According to nursing shortage statistics there are numerous solutions to the nursing shortage. One is improving education. The nursing schools ought to reassess the various types of programs they have as well as the degrees they do offer in order to retain and attract more students. Second, there should be increase of job security. The more there is increase of nursing jobs the more many people might decide to have a career in nursing. Third, there should be reverse bidding. These will allow more nurses to fill in the open shifts through the web system. This will entail the RN being matched with vacancies that are based on the people’s qualifications. Fourth, there is staffing by free agency. Some of the available health care facilities do use the free agents in order to fill some vacant shifts. The free agency nurses hardly have any set schedule. They usually bid on the shifts that are actually not filled in by the health facilities staff. Free agents nurses do bid on some hourly rates or better still the shift bonus. Five, there should be increase of wages. The amplification of salary will actually motivate most people to enter the field of nursing. There have been relatively stagnant wages from the year 1992 to the year 2000. The narrow ranks of the nurses have also been linked with the poor outcome of patients. In a 2002, study concerning the patients’ outcomes in Pennsylvania hospitals did conclude that for each increase of one patient as far as staffing ratio is concerned, the death of the patients rose to roughly 7% (Michael, n.d). An increase of the patient to nurse ratios from 4:1 to 8:1 resulted in five more deaths among 1,000 patients (Michael. N.d).

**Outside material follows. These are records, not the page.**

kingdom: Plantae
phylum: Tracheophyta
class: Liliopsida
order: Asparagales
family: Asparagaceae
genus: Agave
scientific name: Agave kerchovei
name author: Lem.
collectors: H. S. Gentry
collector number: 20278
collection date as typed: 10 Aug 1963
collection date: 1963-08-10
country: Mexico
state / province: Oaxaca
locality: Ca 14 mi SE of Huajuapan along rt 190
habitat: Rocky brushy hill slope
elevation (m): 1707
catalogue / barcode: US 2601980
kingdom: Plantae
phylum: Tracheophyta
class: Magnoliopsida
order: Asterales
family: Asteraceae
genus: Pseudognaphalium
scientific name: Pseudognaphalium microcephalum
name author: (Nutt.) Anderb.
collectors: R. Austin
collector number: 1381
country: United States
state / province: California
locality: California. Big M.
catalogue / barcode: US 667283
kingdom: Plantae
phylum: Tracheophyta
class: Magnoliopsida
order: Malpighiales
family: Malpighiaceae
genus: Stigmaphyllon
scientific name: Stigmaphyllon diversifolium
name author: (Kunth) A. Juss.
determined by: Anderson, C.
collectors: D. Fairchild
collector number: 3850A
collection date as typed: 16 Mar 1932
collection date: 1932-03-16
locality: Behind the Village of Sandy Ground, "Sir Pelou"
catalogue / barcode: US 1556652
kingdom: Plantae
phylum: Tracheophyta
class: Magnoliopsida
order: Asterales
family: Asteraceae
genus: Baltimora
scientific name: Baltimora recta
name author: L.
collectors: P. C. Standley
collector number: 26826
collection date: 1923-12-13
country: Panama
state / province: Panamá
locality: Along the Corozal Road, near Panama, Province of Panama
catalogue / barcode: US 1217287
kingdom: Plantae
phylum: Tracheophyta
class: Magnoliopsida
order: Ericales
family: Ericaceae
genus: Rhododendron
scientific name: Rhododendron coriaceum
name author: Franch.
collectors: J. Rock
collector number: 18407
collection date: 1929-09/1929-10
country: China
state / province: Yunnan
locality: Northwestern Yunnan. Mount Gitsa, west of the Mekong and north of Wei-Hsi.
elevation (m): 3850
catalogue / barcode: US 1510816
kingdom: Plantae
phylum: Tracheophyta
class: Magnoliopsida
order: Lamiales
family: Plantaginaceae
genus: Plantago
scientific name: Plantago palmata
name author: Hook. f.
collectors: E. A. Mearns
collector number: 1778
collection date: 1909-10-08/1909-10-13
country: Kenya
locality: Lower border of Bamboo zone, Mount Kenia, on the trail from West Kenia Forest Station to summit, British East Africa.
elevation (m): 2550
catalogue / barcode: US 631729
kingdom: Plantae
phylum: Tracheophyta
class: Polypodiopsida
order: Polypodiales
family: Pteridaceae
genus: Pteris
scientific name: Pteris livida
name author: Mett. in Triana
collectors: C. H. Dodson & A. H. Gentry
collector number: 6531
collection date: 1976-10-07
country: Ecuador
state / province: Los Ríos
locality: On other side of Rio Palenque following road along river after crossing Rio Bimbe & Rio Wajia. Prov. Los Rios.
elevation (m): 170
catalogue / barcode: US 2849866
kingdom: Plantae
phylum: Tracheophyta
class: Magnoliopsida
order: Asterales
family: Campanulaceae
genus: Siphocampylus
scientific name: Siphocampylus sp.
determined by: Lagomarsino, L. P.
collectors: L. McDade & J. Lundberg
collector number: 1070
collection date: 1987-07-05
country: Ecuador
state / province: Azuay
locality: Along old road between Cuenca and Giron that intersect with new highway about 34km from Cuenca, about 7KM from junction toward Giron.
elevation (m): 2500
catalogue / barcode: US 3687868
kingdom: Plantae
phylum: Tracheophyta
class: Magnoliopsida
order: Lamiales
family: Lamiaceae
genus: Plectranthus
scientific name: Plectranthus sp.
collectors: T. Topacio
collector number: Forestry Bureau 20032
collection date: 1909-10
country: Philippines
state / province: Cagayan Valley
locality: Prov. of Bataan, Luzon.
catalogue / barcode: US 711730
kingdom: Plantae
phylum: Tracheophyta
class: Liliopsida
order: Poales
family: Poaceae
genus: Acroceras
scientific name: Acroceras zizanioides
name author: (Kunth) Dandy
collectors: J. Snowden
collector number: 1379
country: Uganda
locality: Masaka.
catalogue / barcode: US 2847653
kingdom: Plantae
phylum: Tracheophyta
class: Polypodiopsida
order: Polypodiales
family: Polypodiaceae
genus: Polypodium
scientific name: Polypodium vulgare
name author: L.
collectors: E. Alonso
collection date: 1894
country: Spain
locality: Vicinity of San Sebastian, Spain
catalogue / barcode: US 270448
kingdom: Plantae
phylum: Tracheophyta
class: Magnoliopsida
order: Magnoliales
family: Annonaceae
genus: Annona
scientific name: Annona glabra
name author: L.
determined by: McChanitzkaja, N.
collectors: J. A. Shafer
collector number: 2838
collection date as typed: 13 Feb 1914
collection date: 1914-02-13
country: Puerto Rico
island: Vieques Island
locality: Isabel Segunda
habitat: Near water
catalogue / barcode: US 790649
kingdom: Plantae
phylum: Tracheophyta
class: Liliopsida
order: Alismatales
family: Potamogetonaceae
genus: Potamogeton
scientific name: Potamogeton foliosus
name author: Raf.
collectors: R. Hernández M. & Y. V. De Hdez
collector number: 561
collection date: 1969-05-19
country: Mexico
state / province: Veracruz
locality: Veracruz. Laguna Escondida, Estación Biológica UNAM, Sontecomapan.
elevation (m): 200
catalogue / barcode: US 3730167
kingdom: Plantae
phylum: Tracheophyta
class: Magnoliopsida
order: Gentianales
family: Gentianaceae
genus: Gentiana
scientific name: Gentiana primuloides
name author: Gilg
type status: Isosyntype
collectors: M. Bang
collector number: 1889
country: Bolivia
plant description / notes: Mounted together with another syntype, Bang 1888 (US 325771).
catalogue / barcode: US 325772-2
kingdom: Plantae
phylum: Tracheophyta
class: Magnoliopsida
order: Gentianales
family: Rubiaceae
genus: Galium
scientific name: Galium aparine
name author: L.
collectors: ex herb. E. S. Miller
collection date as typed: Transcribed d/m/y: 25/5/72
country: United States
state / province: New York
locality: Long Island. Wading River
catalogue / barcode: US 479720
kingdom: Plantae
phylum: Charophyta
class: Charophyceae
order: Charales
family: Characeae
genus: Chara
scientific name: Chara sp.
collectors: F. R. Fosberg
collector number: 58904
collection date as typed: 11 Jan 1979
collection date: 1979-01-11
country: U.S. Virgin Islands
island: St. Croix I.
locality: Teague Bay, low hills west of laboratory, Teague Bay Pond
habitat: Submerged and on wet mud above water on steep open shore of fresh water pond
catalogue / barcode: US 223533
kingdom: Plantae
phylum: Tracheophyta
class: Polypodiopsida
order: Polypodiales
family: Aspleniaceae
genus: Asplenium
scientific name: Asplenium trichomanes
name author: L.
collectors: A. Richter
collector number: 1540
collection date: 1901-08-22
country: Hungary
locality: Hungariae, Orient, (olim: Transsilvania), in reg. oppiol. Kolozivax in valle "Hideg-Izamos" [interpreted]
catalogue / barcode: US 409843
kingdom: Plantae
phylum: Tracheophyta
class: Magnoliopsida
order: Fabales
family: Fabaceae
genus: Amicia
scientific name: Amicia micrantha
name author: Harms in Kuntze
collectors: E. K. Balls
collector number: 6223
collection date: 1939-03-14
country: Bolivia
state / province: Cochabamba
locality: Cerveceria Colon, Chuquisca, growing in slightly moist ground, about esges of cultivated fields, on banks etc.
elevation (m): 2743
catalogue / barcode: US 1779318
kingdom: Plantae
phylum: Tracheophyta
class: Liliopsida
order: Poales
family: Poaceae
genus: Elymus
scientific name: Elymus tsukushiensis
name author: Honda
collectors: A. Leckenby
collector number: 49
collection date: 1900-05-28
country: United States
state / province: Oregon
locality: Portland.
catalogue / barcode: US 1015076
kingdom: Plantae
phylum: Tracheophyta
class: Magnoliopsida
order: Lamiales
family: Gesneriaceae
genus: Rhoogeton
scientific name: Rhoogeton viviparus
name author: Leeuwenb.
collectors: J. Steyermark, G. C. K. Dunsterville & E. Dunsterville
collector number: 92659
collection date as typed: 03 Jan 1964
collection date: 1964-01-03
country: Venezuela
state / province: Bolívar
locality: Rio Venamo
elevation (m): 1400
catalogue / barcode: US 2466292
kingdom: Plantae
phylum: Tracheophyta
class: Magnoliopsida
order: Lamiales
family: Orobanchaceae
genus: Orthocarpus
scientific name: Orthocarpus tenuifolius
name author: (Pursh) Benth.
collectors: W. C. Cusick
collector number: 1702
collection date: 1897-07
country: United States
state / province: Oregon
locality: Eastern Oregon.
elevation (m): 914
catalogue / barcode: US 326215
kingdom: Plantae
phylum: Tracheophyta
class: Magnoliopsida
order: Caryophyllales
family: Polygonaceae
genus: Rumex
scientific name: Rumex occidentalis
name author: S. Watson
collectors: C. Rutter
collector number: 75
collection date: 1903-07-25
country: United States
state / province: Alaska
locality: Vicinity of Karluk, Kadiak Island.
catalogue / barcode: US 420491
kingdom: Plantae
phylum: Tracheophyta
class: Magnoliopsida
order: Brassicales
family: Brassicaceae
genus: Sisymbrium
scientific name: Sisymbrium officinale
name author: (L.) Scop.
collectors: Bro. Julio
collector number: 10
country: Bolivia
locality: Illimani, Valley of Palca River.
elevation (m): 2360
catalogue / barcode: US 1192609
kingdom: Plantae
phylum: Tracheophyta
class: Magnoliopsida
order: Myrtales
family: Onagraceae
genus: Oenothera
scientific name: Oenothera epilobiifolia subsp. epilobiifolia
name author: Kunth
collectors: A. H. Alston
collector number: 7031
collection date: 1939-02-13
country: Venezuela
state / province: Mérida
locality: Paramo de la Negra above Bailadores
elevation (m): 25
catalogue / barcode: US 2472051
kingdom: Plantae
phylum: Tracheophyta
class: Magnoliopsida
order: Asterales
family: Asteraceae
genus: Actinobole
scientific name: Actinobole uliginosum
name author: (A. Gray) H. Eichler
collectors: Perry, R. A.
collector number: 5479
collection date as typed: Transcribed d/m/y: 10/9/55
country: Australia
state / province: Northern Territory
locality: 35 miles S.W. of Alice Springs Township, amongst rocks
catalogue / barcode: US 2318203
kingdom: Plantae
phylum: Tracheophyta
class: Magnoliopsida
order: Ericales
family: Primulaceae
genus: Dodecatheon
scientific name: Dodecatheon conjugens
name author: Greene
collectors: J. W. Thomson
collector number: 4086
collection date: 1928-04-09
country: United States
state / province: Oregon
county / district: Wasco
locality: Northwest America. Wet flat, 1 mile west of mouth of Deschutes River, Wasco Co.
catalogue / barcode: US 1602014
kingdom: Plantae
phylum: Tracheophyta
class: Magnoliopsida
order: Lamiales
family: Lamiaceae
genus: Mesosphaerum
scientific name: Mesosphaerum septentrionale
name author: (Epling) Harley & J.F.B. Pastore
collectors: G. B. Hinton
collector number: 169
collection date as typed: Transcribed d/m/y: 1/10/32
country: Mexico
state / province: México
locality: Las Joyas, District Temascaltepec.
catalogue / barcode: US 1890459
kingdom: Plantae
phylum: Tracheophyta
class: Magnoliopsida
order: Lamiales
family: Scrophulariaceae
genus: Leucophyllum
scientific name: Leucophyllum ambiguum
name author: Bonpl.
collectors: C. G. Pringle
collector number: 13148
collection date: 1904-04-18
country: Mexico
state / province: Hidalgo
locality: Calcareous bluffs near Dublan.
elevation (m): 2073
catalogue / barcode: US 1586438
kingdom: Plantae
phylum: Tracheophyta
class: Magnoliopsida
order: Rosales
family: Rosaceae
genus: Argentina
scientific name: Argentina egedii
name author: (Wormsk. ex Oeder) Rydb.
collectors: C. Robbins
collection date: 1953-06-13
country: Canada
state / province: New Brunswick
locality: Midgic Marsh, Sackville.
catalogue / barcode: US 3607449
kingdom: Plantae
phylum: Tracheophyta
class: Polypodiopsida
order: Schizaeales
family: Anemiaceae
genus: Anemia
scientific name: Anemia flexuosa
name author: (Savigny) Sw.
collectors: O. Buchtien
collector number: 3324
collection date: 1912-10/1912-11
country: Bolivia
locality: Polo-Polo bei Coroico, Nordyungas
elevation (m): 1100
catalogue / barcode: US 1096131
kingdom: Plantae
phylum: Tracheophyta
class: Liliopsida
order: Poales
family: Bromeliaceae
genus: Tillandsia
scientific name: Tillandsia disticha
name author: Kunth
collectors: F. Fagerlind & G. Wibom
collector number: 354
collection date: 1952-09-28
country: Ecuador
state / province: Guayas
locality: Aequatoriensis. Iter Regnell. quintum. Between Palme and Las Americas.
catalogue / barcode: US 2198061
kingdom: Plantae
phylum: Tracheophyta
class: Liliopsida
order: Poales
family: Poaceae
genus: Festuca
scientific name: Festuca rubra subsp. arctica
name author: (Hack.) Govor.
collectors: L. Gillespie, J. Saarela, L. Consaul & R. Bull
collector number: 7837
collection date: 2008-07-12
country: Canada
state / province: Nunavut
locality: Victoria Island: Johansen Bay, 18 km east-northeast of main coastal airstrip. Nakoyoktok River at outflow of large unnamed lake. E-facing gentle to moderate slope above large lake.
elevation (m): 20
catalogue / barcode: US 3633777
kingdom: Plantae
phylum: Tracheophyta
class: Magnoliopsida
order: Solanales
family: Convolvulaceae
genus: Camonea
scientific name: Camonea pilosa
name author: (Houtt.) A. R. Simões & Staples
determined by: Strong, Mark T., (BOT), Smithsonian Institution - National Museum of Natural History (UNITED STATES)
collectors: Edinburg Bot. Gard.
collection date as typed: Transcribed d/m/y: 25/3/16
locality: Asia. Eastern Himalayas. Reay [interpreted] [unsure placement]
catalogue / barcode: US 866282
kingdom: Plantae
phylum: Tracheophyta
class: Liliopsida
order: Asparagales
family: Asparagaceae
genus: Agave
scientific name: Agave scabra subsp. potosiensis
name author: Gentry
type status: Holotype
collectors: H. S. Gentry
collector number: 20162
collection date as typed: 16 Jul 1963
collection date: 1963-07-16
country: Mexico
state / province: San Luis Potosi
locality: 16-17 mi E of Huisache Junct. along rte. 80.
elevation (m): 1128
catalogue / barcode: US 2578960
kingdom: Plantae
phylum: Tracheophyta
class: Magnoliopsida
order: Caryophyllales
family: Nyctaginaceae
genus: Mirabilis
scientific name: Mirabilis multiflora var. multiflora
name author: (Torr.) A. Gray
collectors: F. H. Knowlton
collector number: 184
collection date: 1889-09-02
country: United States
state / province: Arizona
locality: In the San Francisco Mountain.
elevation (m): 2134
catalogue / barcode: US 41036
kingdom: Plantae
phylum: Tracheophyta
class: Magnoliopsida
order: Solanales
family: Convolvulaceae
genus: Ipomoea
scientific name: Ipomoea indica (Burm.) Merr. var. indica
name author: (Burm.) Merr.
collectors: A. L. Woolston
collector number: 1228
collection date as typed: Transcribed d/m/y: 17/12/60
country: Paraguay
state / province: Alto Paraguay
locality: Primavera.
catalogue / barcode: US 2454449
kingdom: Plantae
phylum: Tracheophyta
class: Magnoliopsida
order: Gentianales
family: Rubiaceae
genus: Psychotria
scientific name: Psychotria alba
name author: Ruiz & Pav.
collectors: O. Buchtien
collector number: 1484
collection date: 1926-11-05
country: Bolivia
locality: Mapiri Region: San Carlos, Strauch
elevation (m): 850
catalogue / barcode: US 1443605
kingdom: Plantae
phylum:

Today around sixteen states have already responded to the nursing shortages with bills and laws that does mandate the patient nurse ratios in the acute health facilities and prohibiting mandatory overtime. The laws also do require global adoption of the health standards that do calculate the needs of the nurses and the field in general basing it upon the intensity of the illness in patients. Other states are undertaking a recruit campaign and also creating a loan forgiveness program (Michael, n.d).
There is a great need for the health care system to basically improve the poor working conditions of the nurses. The improvements should go beyond the superficial solutions to essentially making sure the status of the nurses is enhanced. There should be edification reforms and clear roles that do define who a nurse actually is and what they should or should not do. This will make the nursing profession a very desirable profession. There ought to be adequate staffing ratios in order to improve the safety of the patients as legal mandates are not really enough. Addressing the issue of nurses’ satisfaction through empowering them is effectual in attracting the population. The nurses should be empowered and be provided with some practical, valuable and recurrent skills of training and offer them power to solve problems. This will make sure that the nurses garner respect, professional status, autonomy and the right skills to lead and promote safety of the patients.